Counterfeiting in the UK has dropped substantially since the shift to polymer notes, with fewer than 0.0019% of banknotes identified as fakes in 2024. That amounts to roughly one in every 52,600 notes. Still, nearly 100,000 counterfeits were pulled from circulation that year, carrying a notional face value of about £2 million, and the £20 denomination accounted for 80,000 of those seizures.

The broader financial picture underscores why the Bank treats its physical currency so seriously. Cash in circulation reached £91.5 billion by the end of February 2026, spread across 4.98 billion individual banknotes. Digital payments have eaten steadily into cash usage over the past two decades, but about one in seven people in the UK still prefer physical money for everyday transactions.

The Shortlisted Species For UK Banknotes

The mammals in contention are the bottlenose dolphin, brown hare, European hedgehog, grey seal, pine marten, and red fox. The bird category includes the Atlantic puffin, barn owl, common kingfisher, Eurasian curlew, great spotted woodpecker, and white-tailed eagle. The third group covers the common frog, buff-tailed bumblebee, emperor dragonfly, Atlantic salmon, basking shark, and marsh fritillary butterfly.

Several shortlisted species carry formal conservation designations.
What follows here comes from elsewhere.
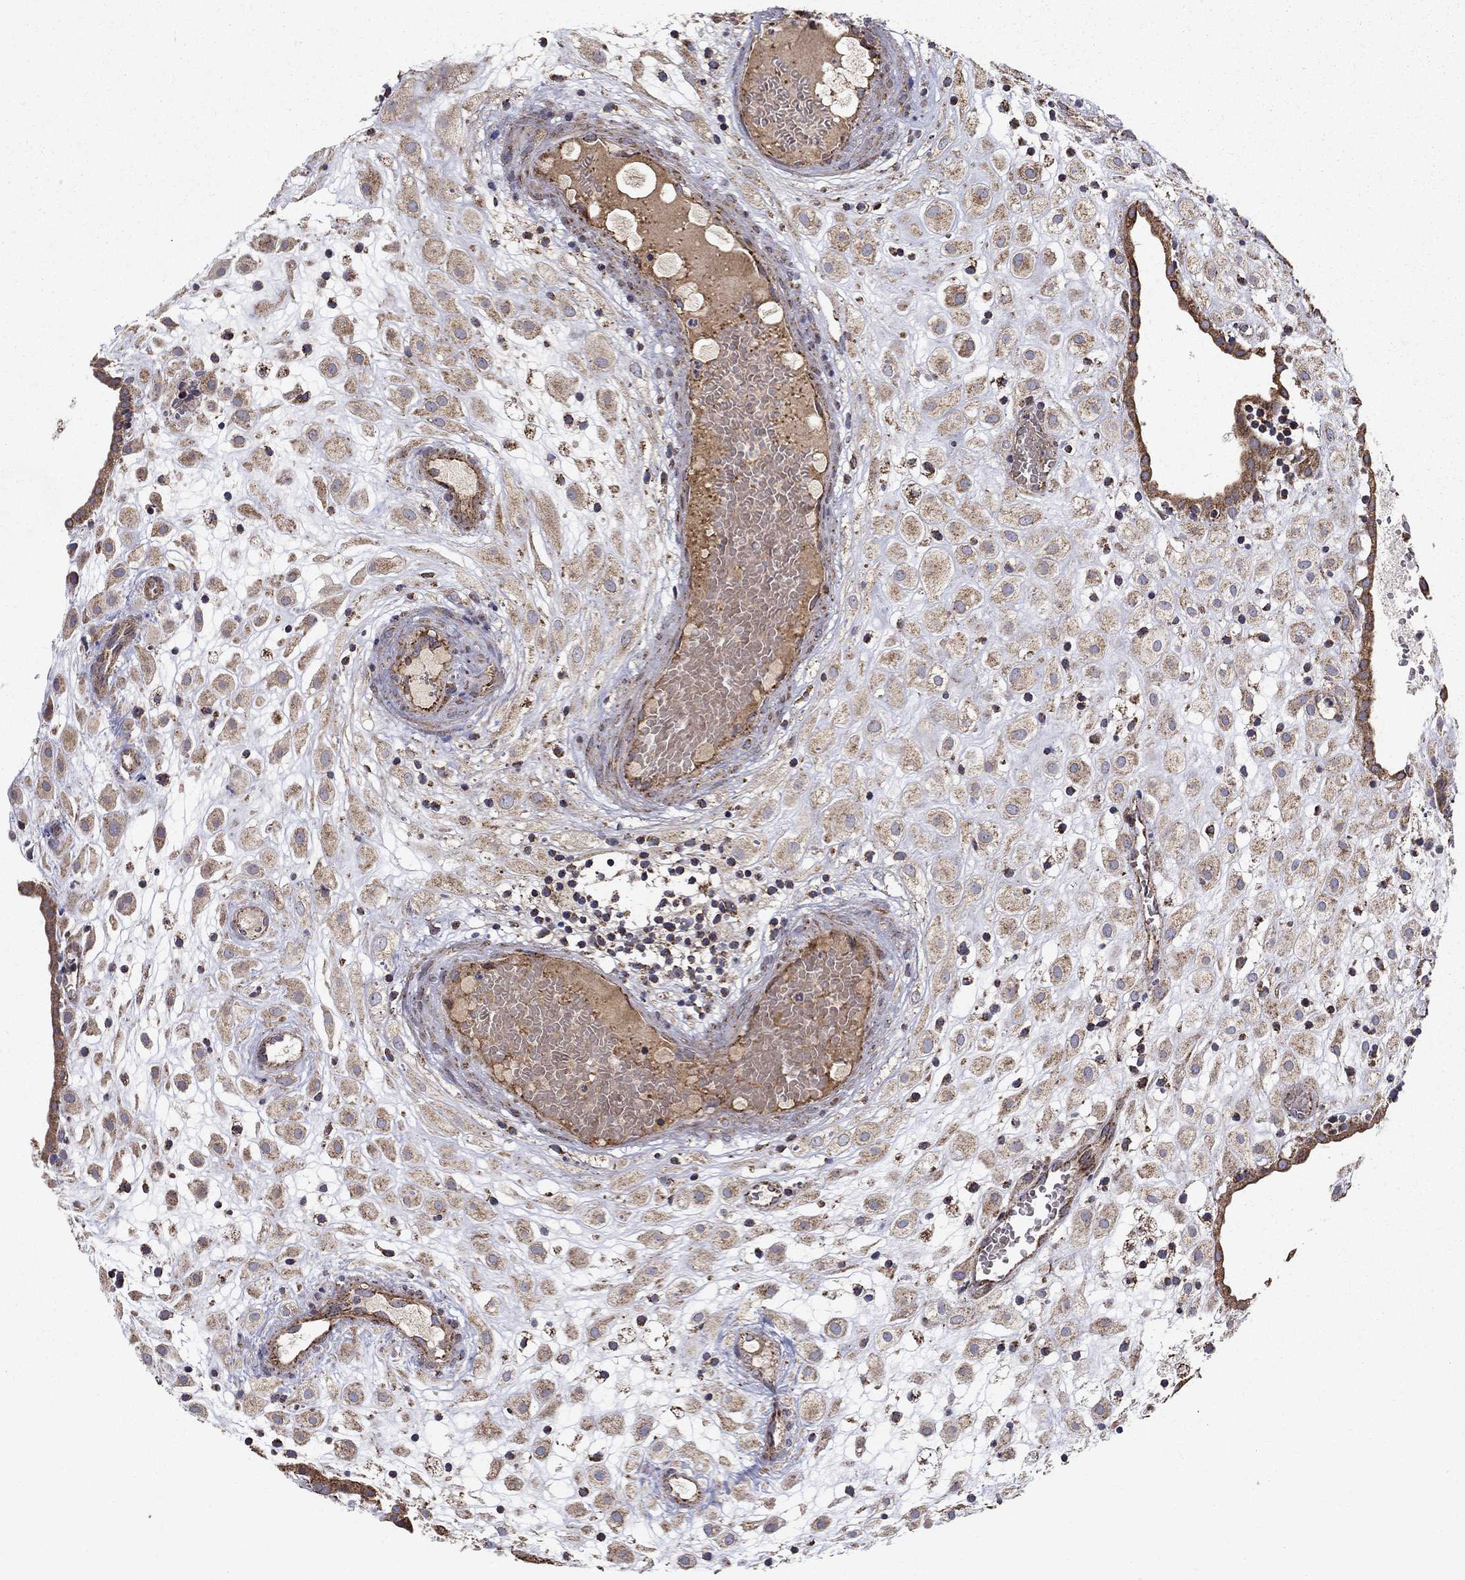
{"staining": {"intensity": "weak", "quantity": ">75%", "location": "cytoplasmic/membranous"}, "tissue": "placenta", "cell_type": "Decidual cells", "image_type": "normal", "snomed": [{"axis": "morphology", "description": "Normal tissue, NOS"}, {"axis": "topography", "description": "Placenta"}], "caption": "Immunohistochemical staining of unremarkable placenta reveals weak cytoplasmic/membranous protein positivity in about >75% of decidual cells.", "gene": "NDUFS8", "patient": {"sex": "female", "age": 24}}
The Atlantic puffin is classified as vulnerable on the global IUCN Red List. The marsh fritillary butterfly and Atlantic salmon are both in decline. Victoria Cleland, the Bank's chief cashier, said she hoped the public would engage with the process.

'The shortlisted animals demonstrate the rich variety of wildlife we have to celebrate in the UK,' she said.

The panel that compiled the list included wildlife broadcasters Gordon Buchanan and Miranda Krestovnikoff, Ulster Wildlife's Katy Bell, and academics Dawn Scott and Steve Ormerod, alongside presenter Nadeem Perera. Household pets were excluded from consideration. The monarch's portrait will remain on the front of all denominations.

How the Theme Was Chosen

The Bank launched its first public consultation on banknote themes in July 2025, drawing roughly 44,000 responses. Six options were on the table: nature, architecture and landmarks, notable historical figures, arts and culture, innovation, and noteworthy milestones. Nature won decisively with 60% of the vote.

The Bank confirmed wildlife as the official theme in March 2026, noting that respondents had specifically gravitated towards species native to the UK. Perera framed the decision in broader cultural terms.

'The wildlife of the UK is not separate from our culture,' he said. 'It sits in our football crests, our folklore, our coastlines and our childhoods. Giving it space on something as symbolic as our currency feels both overdue and significant.'

Political Pushback

The decision has drawn sharp criticism from opposition leaders. Conservative leader Kemi Badenoch accused the government of 'erasing our history', calling the plan 'a silly thing to do.'

Reform UK leader Nigel Farage labelled it 'absolutely crackers' and 'the definition of woke.' Liberal Democrat leader Ed Davey said Churchill, who helped defeat fascism in Europe, 'deserves better than being replaced by a badger,' ITV News noted — though no badger, in fact, appears on the shortlist.

The RSPCA weighed in from another direction, arguing the Bank should have considered less glamorous native species like pigeons, rats, and gulls rather than crowd-pleasing wildlife.

What Comes Next

Bailey's final decision is expected by the end of this year — after that, the timeline stretches considerably. Designing, testing, and printing a new series of banknotes is a multi-year process involving security trials, accessibility assessments, and production runs with De La Rue, the company that prints the Bank's notes. It will likely be several years before any wildlife-adorned currency enters public hands.

Those wishing to vote can do so through the Bank of England's consultation page until 11:59 p.m. BST on Friday, 3 July 2026.